In other words, the energy of spin \(i\) is the total field acting on the spin, projected onto its magnetization vector. Hence only the parallel component of the field contributes to the energy.

Below we obtain the energy of each spin by calling `energy()`

.
Next we use the energy to color the arrows of each spin in a relaxed pinwheel system.
Notice how the spins that are part of the domain walls (the boundaries of the ferromagnetic domains) have higher energy than the spins that are well inside the domains.

Note

The unit of the energy is solely the Zeeman energy, derived from the field at each spin multiplied by its magnetization.
Because flatspin uses reduced magnetization units, i.e., for each spin \(m_i = 1\), the energy provided by `energy()`

also follows this reduced unit scheme (only implicitly multiplied by \(m_i = 1\)).
To retrieve a physical energy unit, simply multiply the value by the field unit and whatever magnetization you want to ascribe to a single spin.

```
from flatspin.model import PinwheelSpinIceLuckyKnot
model = PinwheelSpinIceLuckyKnot(size=(25,25), alpha=0.1, init='random', use_opencl=True)
print("Total energy (randomized):", model.total_energy())
model.relax()
#model.plot_vertex_mag();
#plt.figure()
E = model.energy()
print("Total energy (relaxed):", np.sum(E))
quiv = model.plot(C=E, cmap='plasma')
plt.colorbar(quiv);
```

```
Total energy (randomized): -0.922608072868131
Total energy (relaxed): -66.50909194850031
```

Since `energy()`

considers all fields in the energy calculations, an external field will change the energy landscape:

```
# Saturating field
model.set_h_ext([0.2, 0.2])
E = model.energy()
print("Total energy (with h_ext):", np.sum(E))
quiv = model.plot(C=E, cmap='plasma')
plt.colorbar(quiv);
```

```
Total energy (with h_ext): -100.30909194850031
```

In the above plot, notice how the domain with the highest energy is pointing antiparallel to the external field.

### Dipolar energy#

If we consider dipolar fields only, we obtain the dipolar energy:

\(E_\text{dip} = \vec{h}_\text{dip}^{(i)} \cdot m_i\)

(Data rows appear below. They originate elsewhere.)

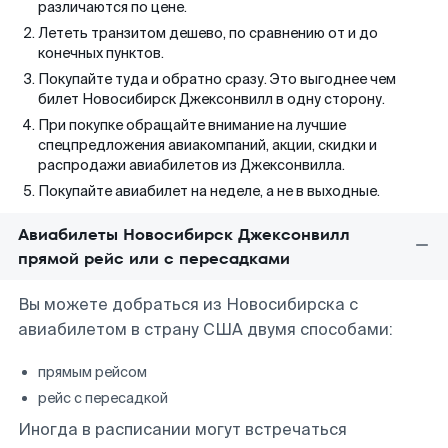
различаются по цене.
Лететь транзитом дешево, по сравнению от и до
конечных пунктов.
Покупайте туда и обратно сразу. Это выгоднее чем
билет Новосибирск Джексонвилл в одну сторону.
При покупке обращайте внимание на лучшие
спецпредложения авиакомпаний, акции, скидки и
распродажи авиабилетов из Джексонвилла.
Покупайте авиабилет на неделе, а не в выходные.
Авиабилеты Новосибирск Джексонвилл
прямой рейс или с пересадками
Вы можете добраться из Новосибирска с
авиабилетом в страну США двумя способами:
прямым рейсом
рейс с пересадкой
Иногда в расписании могут встречаться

The dipolar energy is a measure of frustration in the system, and can be obtained with `dipolar_energy()`

:

```
E_dip = model.dipolar_energy()
print("Total dipolar energy:", np.sum(E_dip))
plt.figure()
plt.title(f"E_dip = {np.sum(E_dip):g}")
quiv = model.plot(C=E_dip, cmap='plasma')
plt.colorbar(quiv);
# Apply saturating field
model.set_h_ext([0.2, 0.2])
model.relax()
E_dip = model.dipolar_energy()
print("Total dipolar energy (after saturation):", np.sum(E_dip))
plt.figure()
plt.title(f"E_dip = {np.sum(E_dip):g}")
quiv = model.plot(C=E_dip, cmap='plasma')
plt.colorbar(quiv);
```

```
Total dipolar energy: -66.50909194850031
Total dipolar energy (after saturation): -79.91755611414679
```

Similarly, there is `external_energy()`

to calculate energy from external fields only, and `thermal_energy()`

to calculate energy from thermal fields.